Looking back I know I should have listened to my mom when she suspected Anastasia was diabetic. I should have taken her to a doctor sooner. But I can't change the past. I can learn from it though, and as I struggle through the next few weeks I pray to have the courage to stay strong during our transition from syringes to the pump.
This is the hand we were given and we will make the best of it no matter what.
Thursday, May 21, 2015
7 days
Everytime we practice with the meter and pump Anastasia says "look it's my pump! no more needles!" I pray this is true. I pray with every fiber of my being that this works out because if it doesn't it will be like we wasted a ton of money on this device.
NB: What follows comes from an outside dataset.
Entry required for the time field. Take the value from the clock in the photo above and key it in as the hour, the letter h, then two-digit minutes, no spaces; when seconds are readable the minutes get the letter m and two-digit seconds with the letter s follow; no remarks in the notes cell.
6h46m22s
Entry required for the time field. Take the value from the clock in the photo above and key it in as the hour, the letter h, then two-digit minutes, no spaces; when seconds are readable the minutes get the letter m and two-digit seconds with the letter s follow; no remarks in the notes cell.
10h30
So if you can say a prayer or send us a positive thought. We truly do appreciate it.
Many apologies for not posting alot recently, May has been a whirlwind between my competition, MOD walk, Mother's Day, and this training. Not to mention allergies, and a lingering cough which is very tiresome.
Hopefully I will get in a better habit of posting our journey....and soon.
Wednesday, May 13, 2015
Stressing
So in less than a half hour our pump trainer will be here to start us on our journey with our insulin pump. To say I am scared and nervous is an understatement. I pray we are doing the right thing and that we have everything.
It's been a busy time for us. On May 2 I had my regional chorus competition. Then the 3rd I had the March of Dimes walk. After that it was the craziness of working the week before Mother's Day...and finally our card revision at work (which was much easier this year than 2 years ago).
During all this I have gotten a cold or been affected by allergies or both. So all this Chaos and not feeling 100% has been just ducky.
So if you could say a prayer for our training session because it's very overwhelming for me.